Advice. A hiker was seeking advice on the safety of hiking a particular trail. He met an old guide and asked him whether a certain path was safe or not. The guide replied yes mostly but you do have to watch for Grizzly Bears. He went on to say that the Black Bears in the area were very timid and would not be a worry at all. He recommended that you wear a number of small bells, carry cinnamon which the sound and smell will scare the bears and to watch the area for bear droppings. The hiker thanked him and then asked another question. How do I know if it’s Grizzly or Black Bear territory? The old guide replied. Just examine the droppings. The hiker pressed on to inquire how he would know the difference. The old guide replied that the Black Bear droppings looked like any other animals but the Grizzly’s was distinctive. The Grizzly’s always had little bells in it and smelled like cinnamon.
Like the old guide we as consultants are asked to give advice every day. Some of it will be technical advice, some perhaps on process and some perhaps on people. Junior consultants tend to offer advice freely and in some cases even when it’s not solicited by their client. They also tend to forget the impact that advice might have and not fully understand how the client may act on that advice. I have worked with clients that take my advice as one of many inputs, jointly process the inputs and come to a decision. I have also worked with clients that take my advice and implement it exactly as given, immediately and without any other input or processing. It is critical to know what your client may do with your advice.
I was working for a major insurance company in New York City that had engaged my company to assess the viability of an outsourcing proposal from an off-shore firm. We completed the analysis and had determined that overall, the proposal was solid. We identified the risk areas, recommended contingency plans but for the most part agreed that it was viable. We presented our findings and then we spent two days with the CIO discussing the best way to have an effective transition from in-house to outsource. We recommended that the minimum transition (overlap) period would be 4 months and that the outsourcer would agree to hire/transfer about 70 of the company’s key resources. The CIO posed a “what-if” question. “If I froze all changes to the system and suppose hypothetically that we were not able to encourage our people to stay during the transition period, how long would it be before the outsourcer could bring back day-to-day operations?”. The systems in question had been in operations for many years, the operations processes were impeccably documented due to the high turnover rate experienced in NYC for IT operations resources, so realistically I thought that they could bring up steady-state operations in likely 1-2 weeks. I said so to the CIO. The following month he terminated all 800 IT employees in a single day, keeping none for transition. I was shocked. They were down for 48 hours and made their first application change 60 days later when the new development team was on-line. He saved $15 million in payroll costs for that transition period by taking the high risk approach. It may have been my advice that allowed him to choose that path. I had no idea he was even considering something that risky, but I now knew that he had posed the hypothetical question and sought advice to validate a scenario that he had not been not sharing with us.
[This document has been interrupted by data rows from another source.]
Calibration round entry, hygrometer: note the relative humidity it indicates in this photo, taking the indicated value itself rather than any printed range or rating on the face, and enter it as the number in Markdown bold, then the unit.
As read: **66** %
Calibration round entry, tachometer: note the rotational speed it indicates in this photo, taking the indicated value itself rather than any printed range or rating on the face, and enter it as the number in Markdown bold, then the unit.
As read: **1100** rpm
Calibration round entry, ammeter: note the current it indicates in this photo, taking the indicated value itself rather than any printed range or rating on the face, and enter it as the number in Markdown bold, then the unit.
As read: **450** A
I have had the opportunity to work with some excellent consultants over the years and a few scoundrels and I have learned lessons from both. One of the people from the latter category I will quote on the topic of advice.
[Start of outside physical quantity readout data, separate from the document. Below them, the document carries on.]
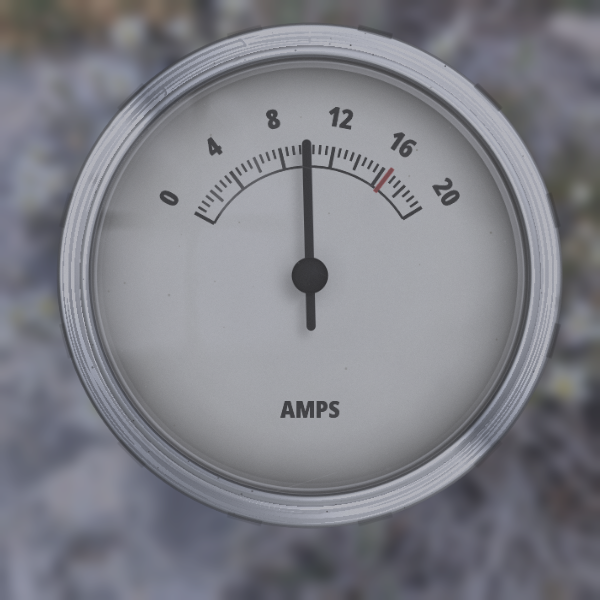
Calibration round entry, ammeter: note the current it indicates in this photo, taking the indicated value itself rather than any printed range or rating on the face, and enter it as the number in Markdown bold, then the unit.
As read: **10** A
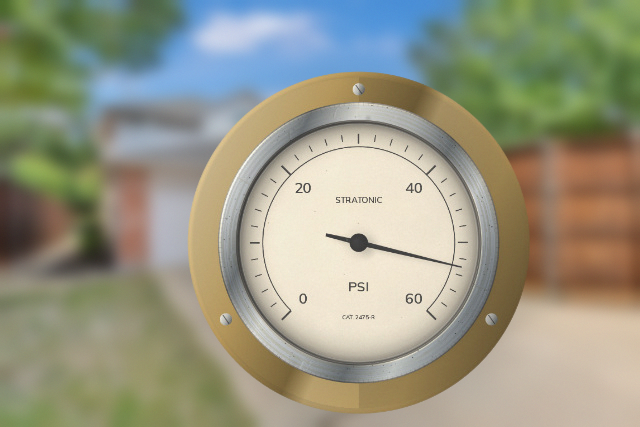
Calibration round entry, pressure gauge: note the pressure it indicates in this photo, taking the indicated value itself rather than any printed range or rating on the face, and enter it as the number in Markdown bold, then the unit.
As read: **53** psi
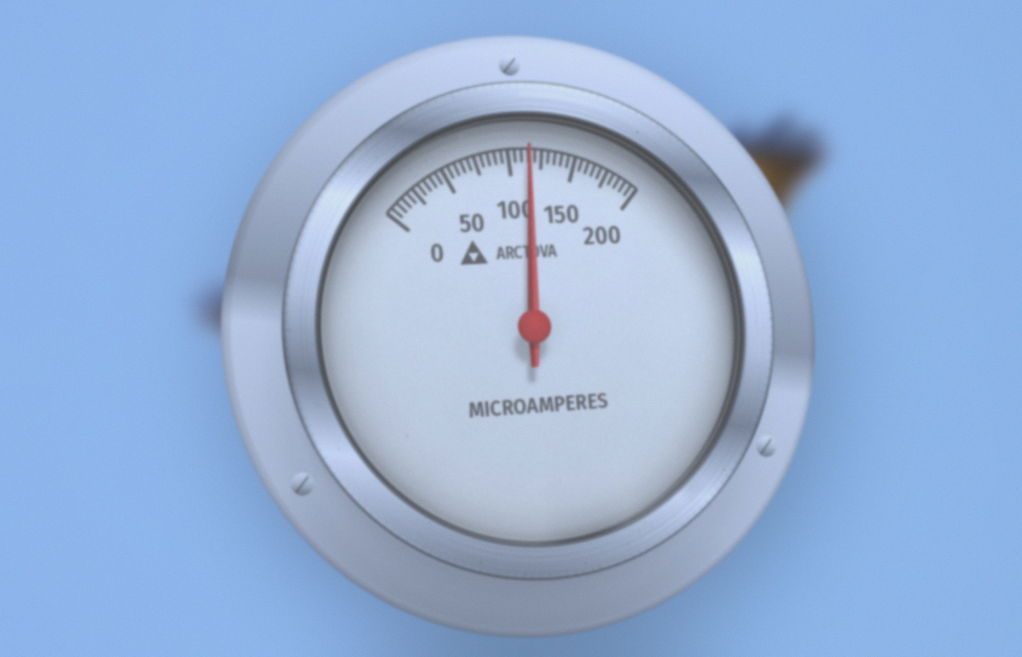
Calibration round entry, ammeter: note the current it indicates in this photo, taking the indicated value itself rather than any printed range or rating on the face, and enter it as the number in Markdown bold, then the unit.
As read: **115** µA
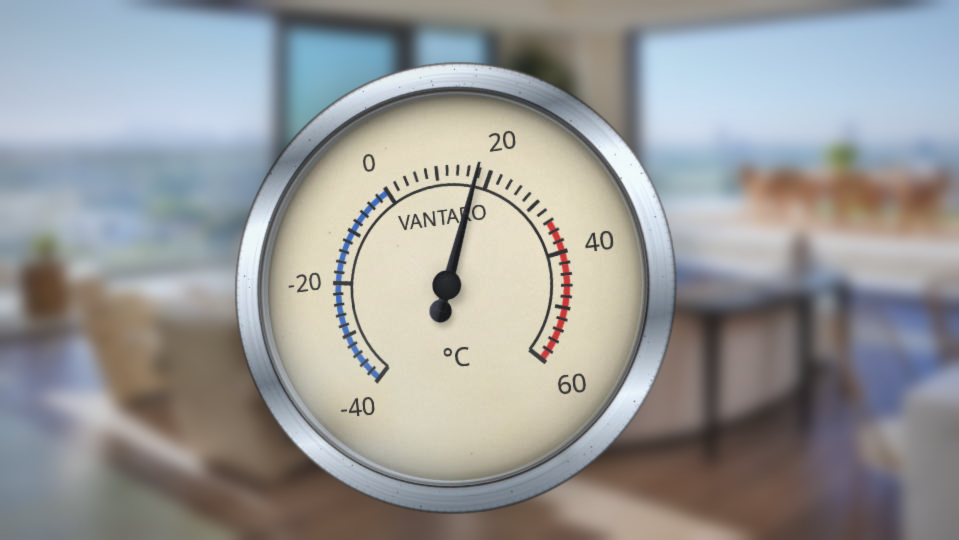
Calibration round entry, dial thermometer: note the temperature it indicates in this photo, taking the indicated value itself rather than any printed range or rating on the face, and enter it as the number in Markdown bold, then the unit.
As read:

“I have found the best way to give advice to your client is to find out what they want and then energetically advise them to do it.”
I wonder how many consultants are really like that. They are not trying to reach the right answer, just the one the client will like. I was interviewing for a lead role in a major project. My prospective client asked me about some of the things I would consider “mandatory” that be in place from a process and tools perspective. I listed the ones that I believed were truly mandatory and the client indicated that their organization may not be advanced enough to deal with these. The scoundrel answer is “well of course, you can work up to them but you’re right we can certainly start without investing in that”. My answer was “Well if you don’t invest in the basics, your project will fail and here’s why …” I am not sure my prospective client wanted to hear that, but it was honest, factual and above all valuable to the client.
I would recommend the following as the litmus test for giving good advice.
- the advice is solicited or at least you have asked permission from the client to give it.
- you have thought about the impact of the advice and have an understanding of how your client may use it
- it is valuable to the client
Otherwise all you are doing is sending them hiking with a few bells and some cinnamon.